▶ Problem set:
A - According to the header of the comment thread, how many responses are there?
B - Retype the comment thread from "14 responses to" up to and including "inside my mind.".
C - List every sentence in the comment thread that begins with the word "I".

▶ Page excerpt:

####

14 responses to “A Trail of Ideas

  1. This is a brilliant analogy. I will never again garden without seeing these creatures and having a deep existential conversation inside my mind.

    • I am really glad you like it. I tried to make the topic “sticky” so we can use the information to make wiser choices. As we also know from biology, sometimes this carrying forward effect of what was once of survival value can actually have negative value. Changing environmental conditions demand different behaviors, but cultural memes can persist in a kind of mindless mob rule apparatus when we look at ourselves as a collective cultural body over time. What once worked well as a means of survival may now have negative survival value and the process by which it is selected out can be quite painful for a biological population. It can also lead to extinction of an entire biological form. I hope we leverage our capacity to reason to minimize this potentially painful lesson on sustainability that reality asserts whether we like it or not.

####

▶ Entries shown:
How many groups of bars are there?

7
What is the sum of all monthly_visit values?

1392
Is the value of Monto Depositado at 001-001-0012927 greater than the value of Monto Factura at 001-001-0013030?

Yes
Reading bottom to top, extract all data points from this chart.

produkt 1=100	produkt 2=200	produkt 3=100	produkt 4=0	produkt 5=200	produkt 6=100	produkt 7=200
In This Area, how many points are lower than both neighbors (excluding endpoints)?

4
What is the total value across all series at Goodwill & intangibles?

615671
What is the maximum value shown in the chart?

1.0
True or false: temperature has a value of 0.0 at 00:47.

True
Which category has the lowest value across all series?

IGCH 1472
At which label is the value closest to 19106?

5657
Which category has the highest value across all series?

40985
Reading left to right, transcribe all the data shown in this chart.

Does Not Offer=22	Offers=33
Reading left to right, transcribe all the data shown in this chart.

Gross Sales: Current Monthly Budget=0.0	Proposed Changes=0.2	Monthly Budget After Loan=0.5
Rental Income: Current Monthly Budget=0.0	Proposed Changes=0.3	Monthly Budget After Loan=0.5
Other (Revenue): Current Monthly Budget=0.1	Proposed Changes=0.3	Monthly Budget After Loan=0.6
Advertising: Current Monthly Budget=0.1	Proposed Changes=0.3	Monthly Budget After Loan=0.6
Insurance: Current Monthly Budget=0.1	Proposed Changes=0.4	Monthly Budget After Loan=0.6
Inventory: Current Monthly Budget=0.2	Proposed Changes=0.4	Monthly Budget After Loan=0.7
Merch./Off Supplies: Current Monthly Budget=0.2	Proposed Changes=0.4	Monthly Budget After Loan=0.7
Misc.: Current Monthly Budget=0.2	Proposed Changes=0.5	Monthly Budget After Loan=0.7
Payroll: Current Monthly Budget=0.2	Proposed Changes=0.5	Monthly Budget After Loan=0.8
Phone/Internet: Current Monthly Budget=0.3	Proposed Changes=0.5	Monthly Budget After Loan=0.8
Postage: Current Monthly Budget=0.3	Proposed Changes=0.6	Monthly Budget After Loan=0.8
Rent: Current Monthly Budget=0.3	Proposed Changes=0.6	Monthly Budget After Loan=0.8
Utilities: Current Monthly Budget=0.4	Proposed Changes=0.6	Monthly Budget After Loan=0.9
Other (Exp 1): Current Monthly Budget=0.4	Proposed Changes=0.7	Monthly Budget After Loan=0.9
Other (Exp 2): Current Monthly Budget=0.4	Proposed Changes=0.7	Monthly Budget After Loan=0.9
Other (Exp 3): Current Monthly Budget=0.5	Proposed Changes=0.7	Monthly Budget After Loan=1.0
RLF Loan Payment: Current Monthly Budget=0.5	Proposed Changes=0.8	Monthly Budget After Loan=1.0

####

▶ Replies:
A - 14

B -
14 responses to “A Trail of Ideas

  1. This is a brilliant analogy. I will never again garden without seeing these creatures and having a deep existential conversation inside my mind.

C -
- I will never again garden without seeing these creatures and having a deep existential conversation inside my mind.
- I am really glad you like it.
- I tried to make the topic “sticky” so we can use the information to make wiser choices.
- I hope we leverage our capacity to reason to minimize this potentially painful lesson on sustainability that reality asserts whether we like it or not.